Pour sa part, le ministre de la Justice a dit aux jeunes avocats : « Vous avez réussi. C'est parce que vous êtes les meilleurs ». Il leur a conseillé de ne pas écouter ceux qui leur disent qu'il est difficile de percer dans cette profession.
Au début de sa pratique en 1979, on lui avait dit : « c'est pas facile, il y a pas de travail, c'est saturé ». Pourtant, il y avait 9 000 avocats au Québec, alors qu'il y en a plus de 20 000 aujourd'hui. Il suggère aux jeunes d'être ouverts à pratiquer dans tous les secteurs de la société. « Le marché, votre personnalité particulière, vos succès comme vos insuccès vont vous mener là où vous devez aller, là où vous devrez livrer l'excellence. »
À cet égard, le bâtonnier du Québec, Me Pierre Gagnon, souligne les efforts déployés par le Barreau pour développer la profession dans des secteurs ciblés, dont ceux du tribunal administratif et de la médiation civile et commerciale.
Il rappelle le double rôle du Barreau : protéger le public en symbiose avec le développement de la profession. « Notre ordre professionnel vise à maintenir un haut standard de services, mais aussi de favoriser l'accès à la justice », a t-il ajouté. Dans cette optique, il incite les nouveaux avocats à s'habituer à parler d'assurance juridique avec leurs clients.
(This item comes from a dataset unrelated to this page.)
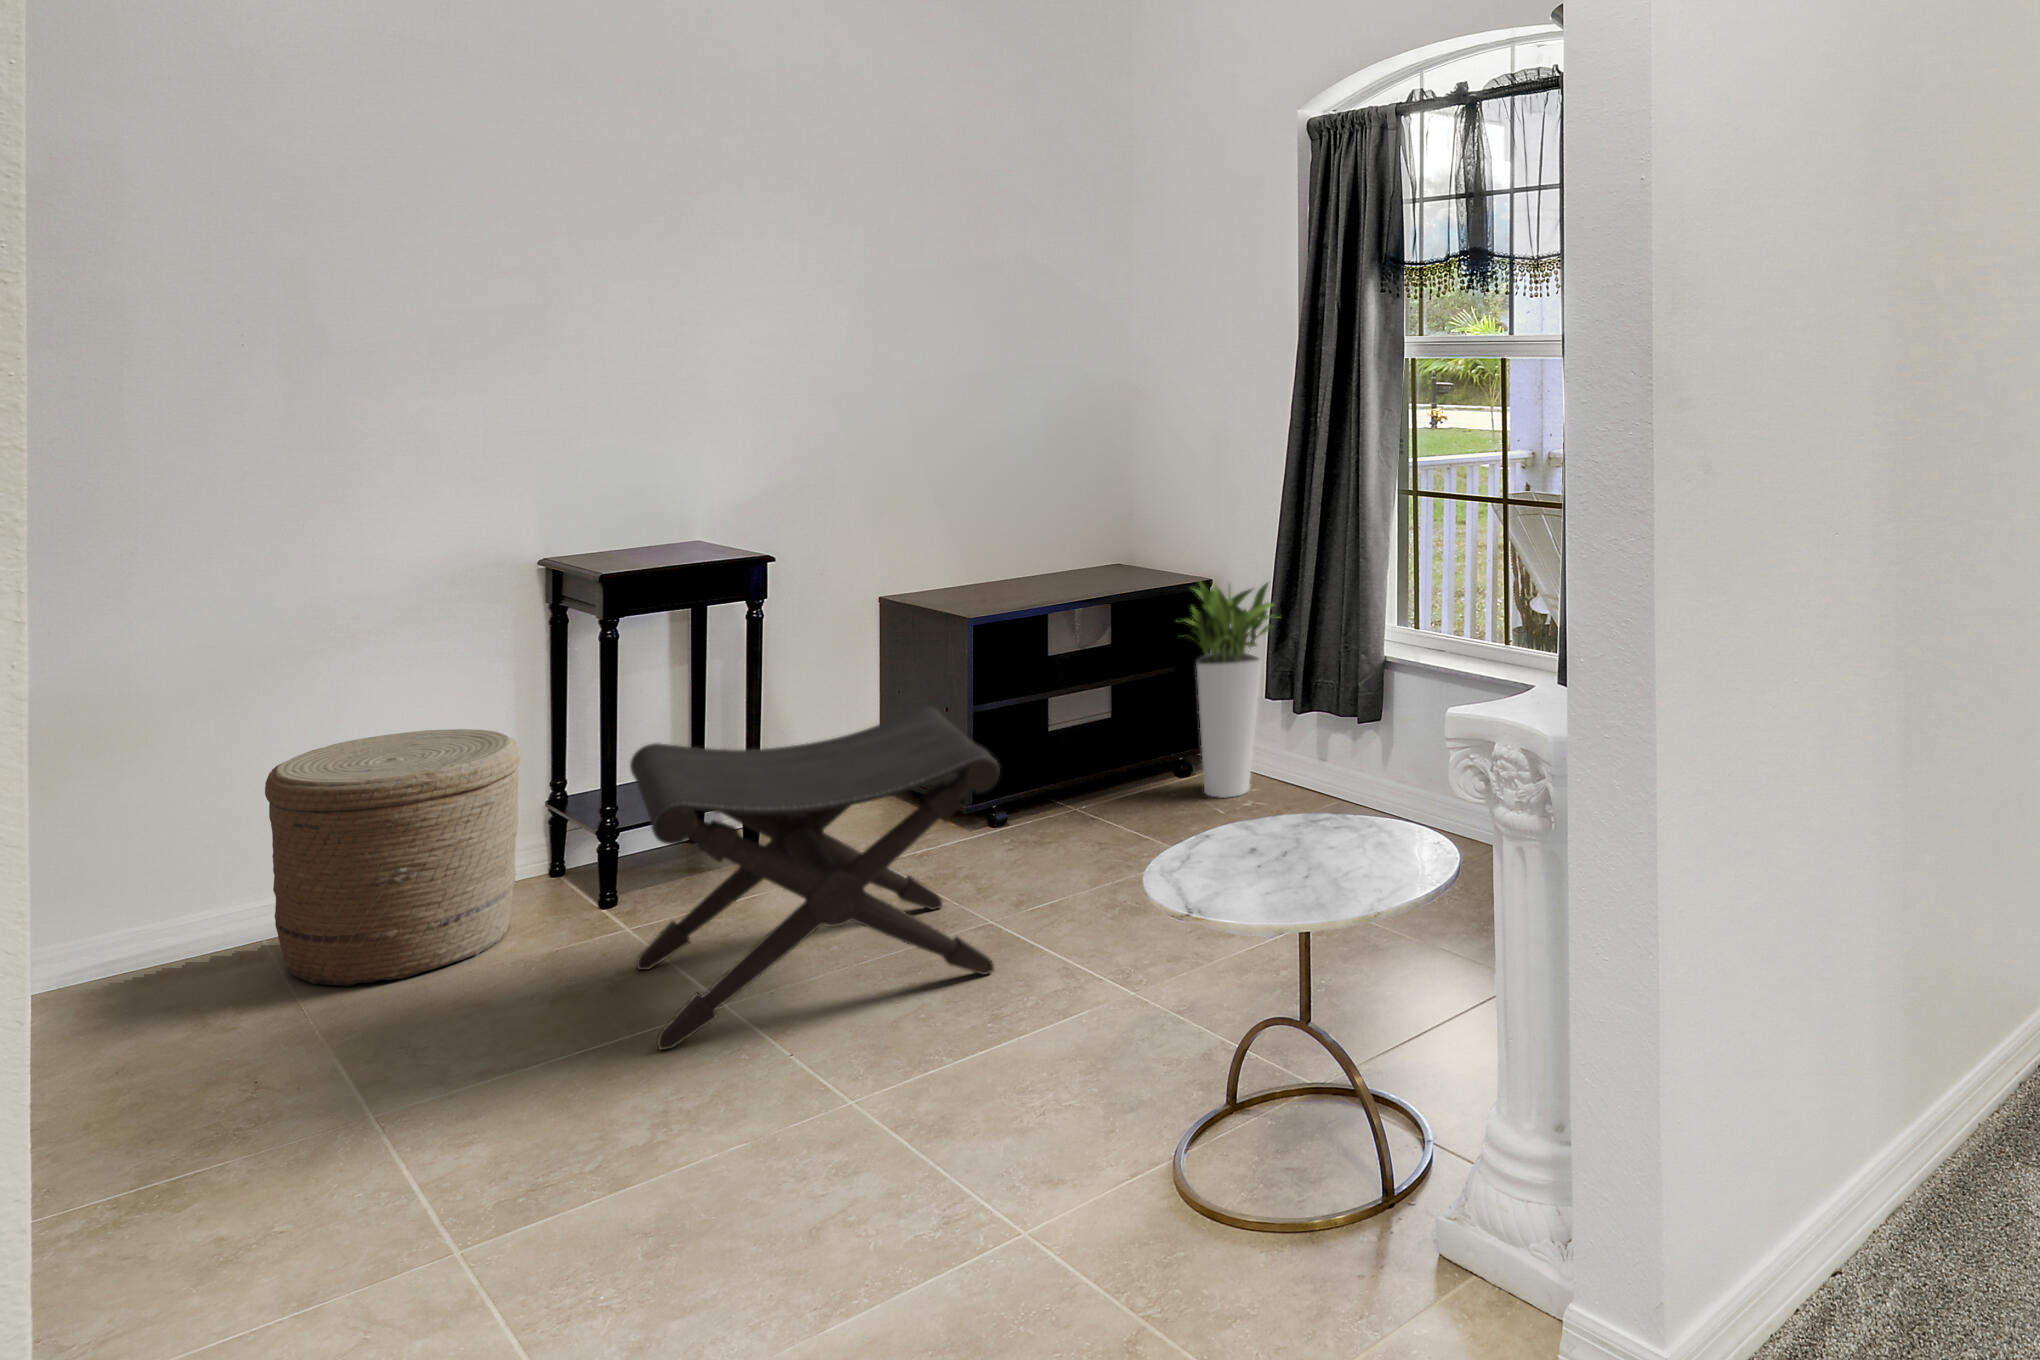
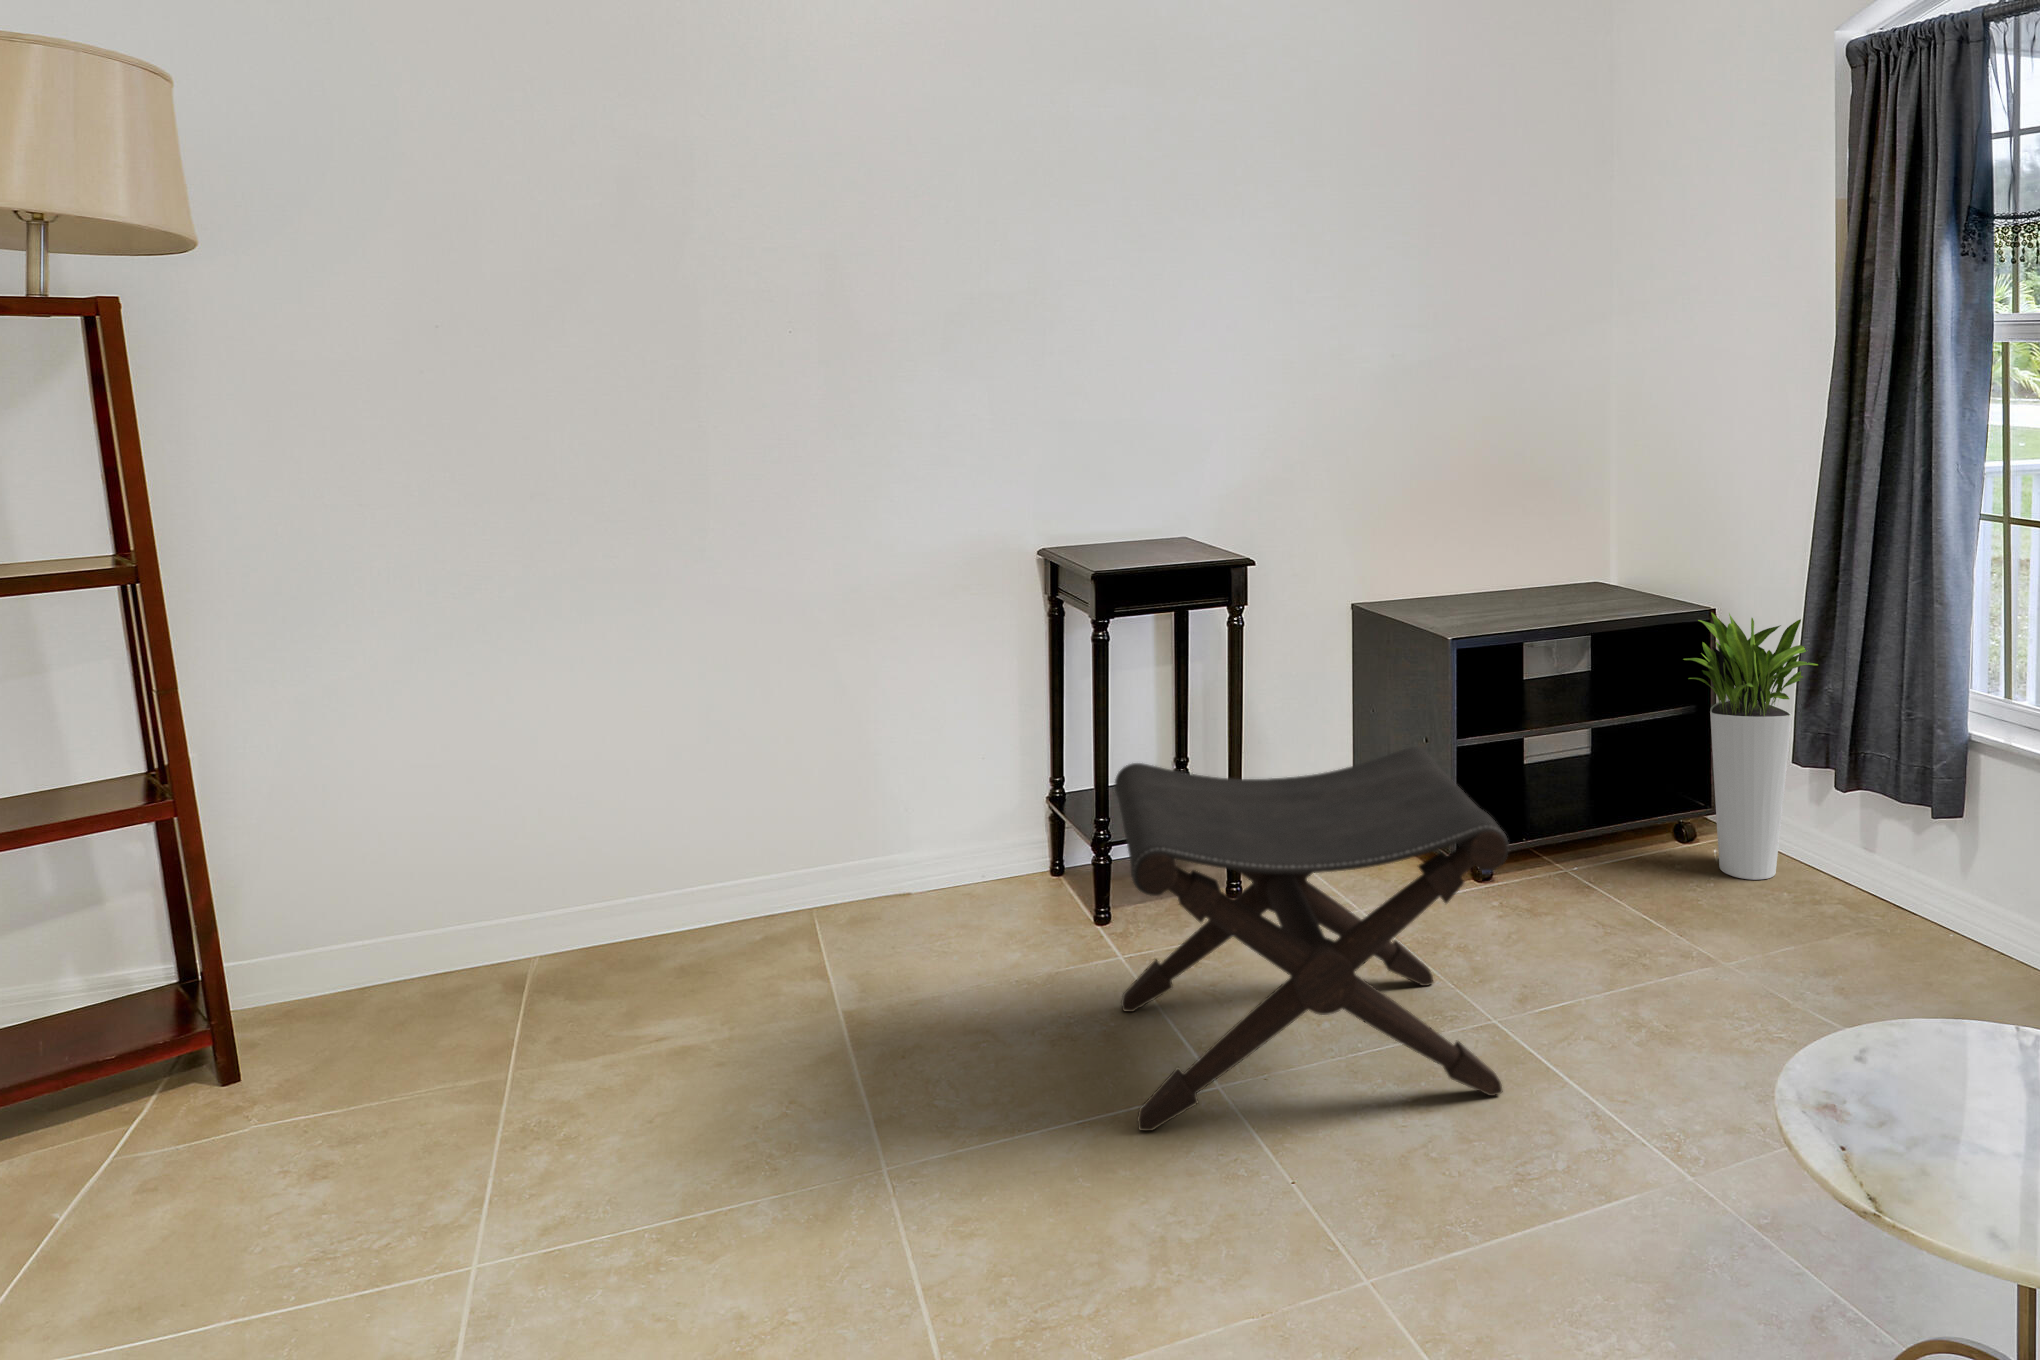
woven basket: present [265,729,520,987] -> none [805,719,1019,978]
Me Jean-Louis Lemay rappelle aux nouveaux avocats qu'en entrant dans la profession, ils deviennent membres d'office et gratuitement de l'Association du Jeune Barreau de Québec, qui représente les avocats de la section de Québec ayant moins de 10 ans de pratique. L'Association vise à améliorer les conditions d'exercice des jeunes avocats, à encourager le perfectionnement de leurs connaissances juridiques et à s'associer à d'autres organismes qui tendent aux mêmes fins. En plus d'organiser des activités sociales et de formation, le Jeune Barreau suit les décisions pouvant toucher ses membres au Barreau du Québec, au Barreau de Québec, à l'Association du Barreau canadien, aux deux paliers de gouvernement et a voix au chapitre.
Cette journée représente, pour les jeunes assermentés, l'aboutissement d'une longue série de succès. Mais ce n'est qu'un début. Bonne carrière.